Thanking the clerk who gave them some further instructions the little girls started out on their journey.
"We must go up this street to Market, and out Market to Pearl," said Edna; and they trotted along chatting as if the proceeding were not an unusual one.
It was a long, tiresome walk, but the place was reached at last; and Edna, standing on tiptoe, rang the bell, which was answered by one of the little inmates of the house.
Edna smiled as she recognized one of the children she had seen when she visited the place with her aunt. "O, how do you do?" she said; "I have brought Maggie to live here with you." And she stepped into the hall, followed by Maggie, who still held the scraggy little kitten hugged close.
The child who opened the door stared. "I'll go call Miss Barnes," she said. The sweet-faced teacher looked a little curiously at the visitors, but Edna was confident of a welcome. "I've brought Maggie," she informed the lady, with a bright smile. "She hasn't any home, nor any friend but Moggins, and Moggins hasn't any friends but her. So, you know, that's why they both had to come."
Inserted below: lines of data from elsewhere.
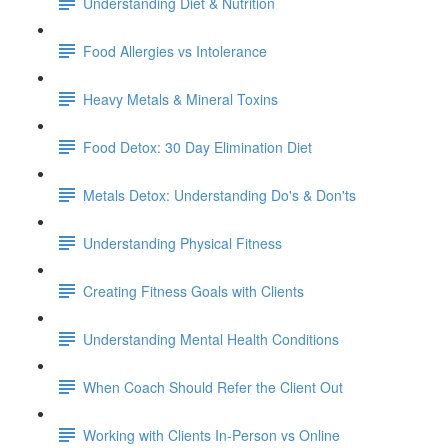
Understanding Diet & Nutrition
Food Allergies vs Intolerance
Heavy Metals & Mineral Toxins
Food Detox: 30 Day Elimination Diet
Metals Detox: Understanding Do's & Don'ts
Understanding Physical Fitness
Creating Fitness Goals with Clients
Understanding Mental Health Conditions
When Coach Should Refer the Client Out
Working with Clients In-Person vs Online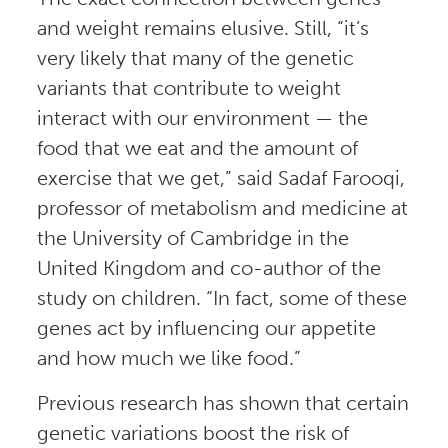
and weight remains elusive. Still, “it’s
very likely that many of the genetic
variants that contribute to weight
interact with our environment — the
food that we eat and the amount of
exercise that we get,” said Sadaf Farooqi,
professor of metabolism and medicine at
the University of Cambridge in the
United Kingdom and co-author of the
study on children. “In fact, some of these
genes act by influencing our appetite
and how much we like food.”
Previous research has shown that certain
genetic variations boost the risk of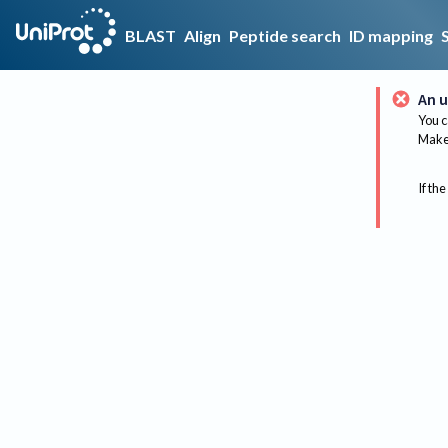
BLAST
Align
Peptide search
ID mapping
An u
You c
Make 
If the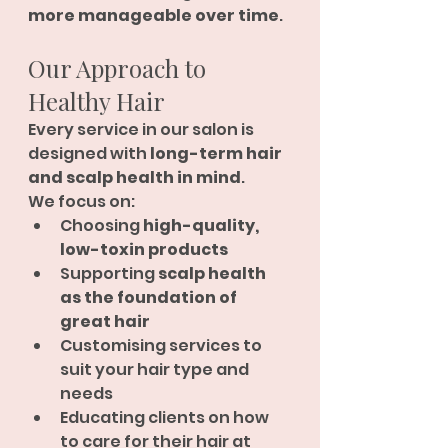
more manageable over time
.
Our Approach to 
Healthy Hair
Every service in our salon is 
designed with 
long-term hair 
and scalp health in mind
.
We focus on:
Choosing 
high-quality, 
low-toxin products
Supporting 
scalp health 
as the foundation of 
great hair
Customising services to 
suit your hair type and 
needs
Educating clients on how 
to care for their hair at 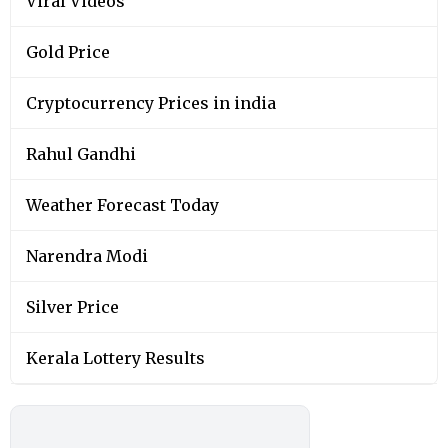
Viral Videos
Gold Price
Cryptocurrency Prices in india
Rahul Gandhi
Weather Forecast Today
Narendra Modi
Silver Price
Kerala Lottery Results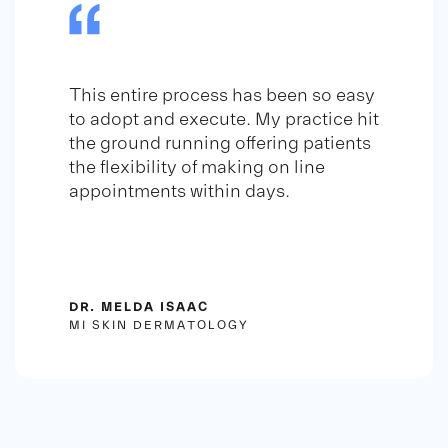
This entire process has been so easy
to adopt and execute. My practice hit
the ground running offering patients
the flexibility of making on line
appointments within days.
DR. MELDA ISAAC
MI SKIN DERMATOLOGY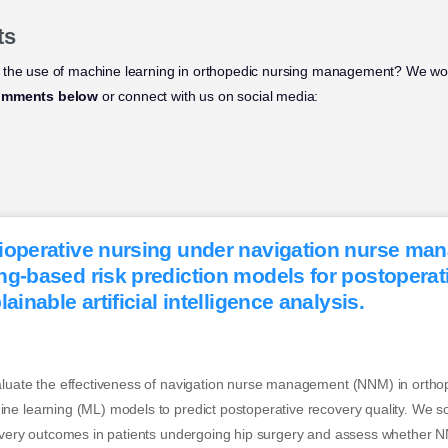
ts
 the use of machine learning in orthopedic nursing management? We wou
omments below
or connect with us on social media:
ioperative nursing under navigation nurse ma
ng-based risk prediction models for postoperat
ainable artificial intelligence analysis.
aluate the effectiveness of navigation nurse management (NNM) in orthop
e learning (ML) models to predict postoperative recovery quality. We so
covery outcomes in patients undergoing hip surgery and assess whether N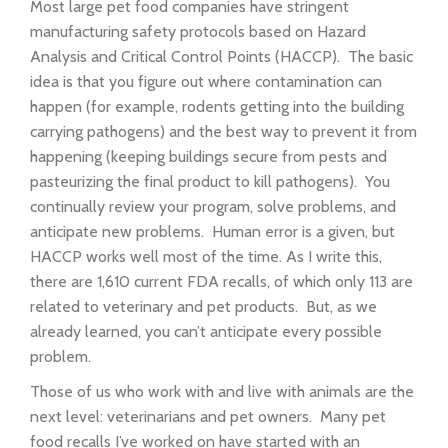
Most large pet food companies have stringent
manufacturing safety protocols based on Hazard
Analysis and Critical Control Points (HACCP). The basic
idea is that you figure out where contamination can
happen (for example, rodents getting into the building
carrying pathogens) and the best way to prevent it from
happening (keeping buildings secure from pests and
pasteurizing the final product to kill pathogens). You
continually review your program, solve problems, and
anticipate new problems. Human error is a given, but
HACCP works well most of the time. As I write this,
there are 1,610 current FDA recalls, of which only 113 are
related to veterinary and pet products. But, as we
already learned, you can’t anticipate every possible
problem.
Those of us who work with and live with animals are the
next level: veterinarians and pet owners. Many pet
food recalls I’ve worked on have started with an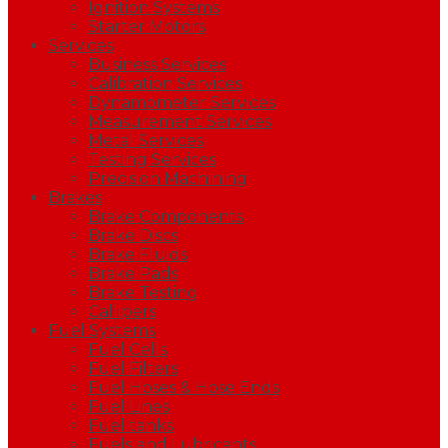
Ignition Systems
Starter Motors
Services
Business Services
Calibration Services
Dynamometer Services
Measurement Services
Metal Services
Testing Services
Precision Machining
Brakes
Brake Components
Brake Discs
Brake Fluids
Brake Pads
Brake Testing
Callipers
Fuel Systems
Fuel Cells
Fuel Filters
Fuel Hoses & Hose Ends
Fuel Lines
Fuel tanks
Fuels and Lubricants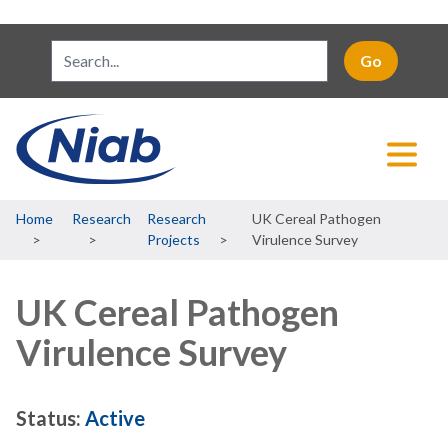
Breadcrumb
Home
Research
Research
UK Cereal Pathogen
Projects
Virulence Survey
UK Cereal Pathogen
Virulence Survey
Status:
Active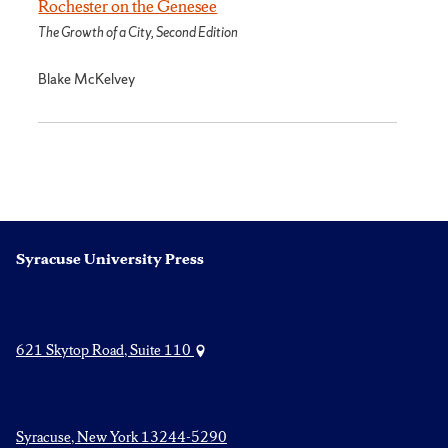
Rochester on the Genesee
The Growth of a City, Second Edition
Blake McKelvey
Syracuse University Press
621 Skytop Road, Suite 110
Syracuse, New York 13244-5290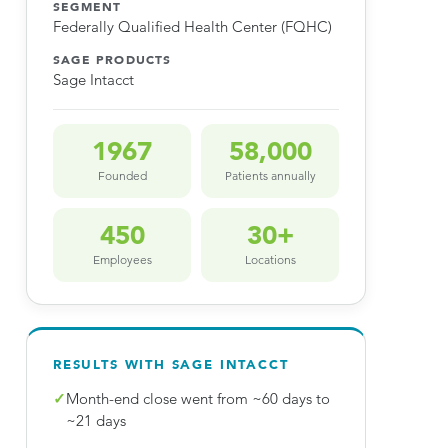
SEGMENT
Federally Qualified Health Center (FQHC)
SAGE PRODUCTS
Sage Intacct
1967
58,000
Founded
Patients annually
450
30+
Employees
Locations
RESULTS WITH SAGE INTACCT
✓
Month-end close went from ~60 days to
~21 days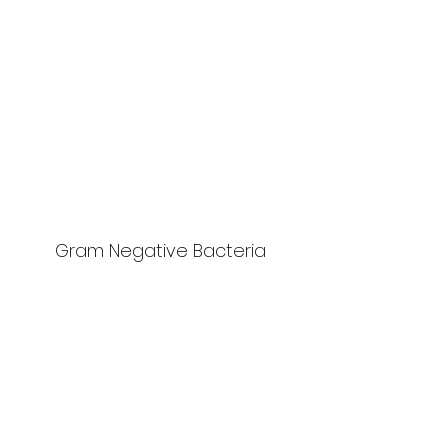
Gram Negative Bacteria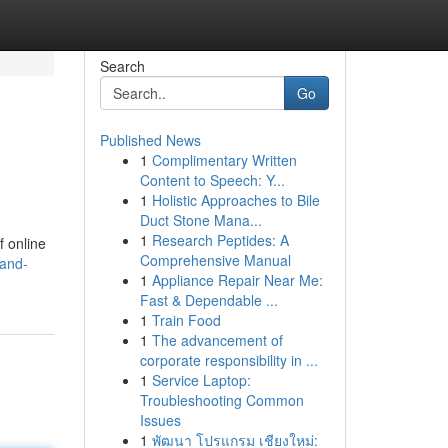
Search
Go
Published News
1
Complimentary Written
Content to Speech: Y...
1
Holistic Approaches to Bile
Duct Stone Mana...
1
Research Peptides: A
f online
Comprehensive Manual
rand-
1
Appliance Repair Near Me:
Fast & Dependable ...
1
Train Food
1
The advancement of
corporate responsibility in ...
1
Service Laptop:
Troubleshooting Common
Issues
1
พัฒนา โปรแกรม เชียงใหม่: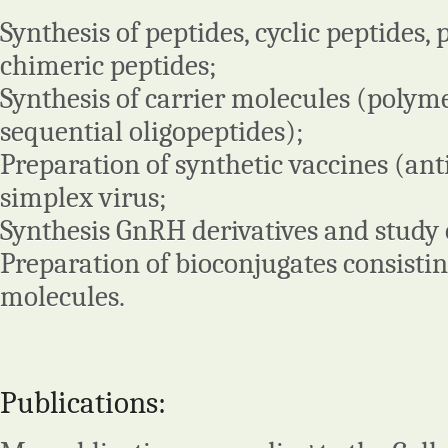
Synthesis of peptides, cyclic peptides, 
chimeric peptides;
Synthesis of carrier molecules (polym
sequential oligopeptides);
Preparation of synthetic vaccines (ant
simplex virus;
Synthesis GnRH derivatives and study 
Preparation of bioconjugates consistin
molecules.
Publications: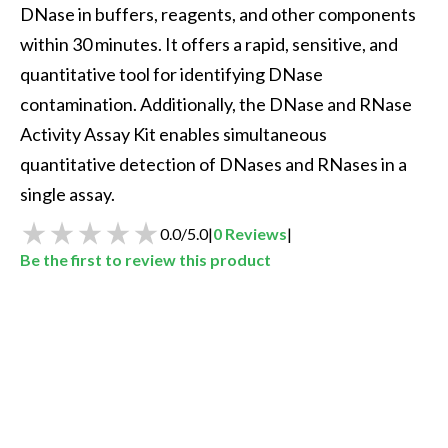
DNase in buffers, reagents, and other components 
within 30 minutes. It offers a rapid, sensitive, and 
quantitative tool for identifying DNase 
contamination. Additionally, the DNase and RNase 
Activity Assay Kit enables simultaneous 
quantitative detection of DNases and RNases in a 
single assay.
0.0
/
5.0
|
0
Reviews
|
Be the first to review this product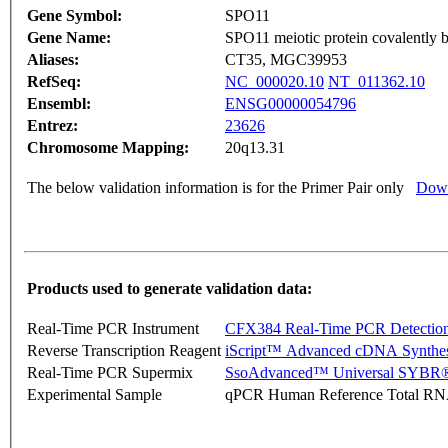
Gene Symbol:
SPO11
Gene Name:
SPO11 meiotic protein covalently 
Aliases:
CT35, MGC39953
RefSeq:
NC_000020.10
NT_011362.10
Ensembl:
ENSG00000054796
Entrez:
23626
Chromosome Mapping:
20q13.31
The below validation information is for the Primer Pair only
Down
Products used to generate validation data:
Real-Time PCR Instrument
CFX384 Real-Time PCR Detectio
Reverse Transcription Reagent
iScript™ Advanced cDNA Synthes
Real-Time PCR Supermix
SsoAdvanced™ Universal SYBR®
Experimental Sample
qPCR Human Reference Total R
"But, my dear," interrupted Miss Barnes, "we cannot take in little people without knowing something more about them. The case will have to go before the Board of Managers, and then if it is all right we'll be very glad to have this little girl. The Board meets the first Friday in each month."
Edna looked distressedly at Maggie. "O dear," she sighed, "and we've come such a long way, and we're so hungry, at least I am. I expected to be back by dinner time."
Miss Barnes was looking at her more closely.
"Why," she exclaimed, "aren't you the little girl who came with one of our managers not long ago? Aren't you Mrs. Horner's niece?"
"Why, yes," replied Edna. "Didn't you know me? I knew you right away. I'm awfully muddy, 'cause I tumbled down. I lost my car fare, and we've walked and walked."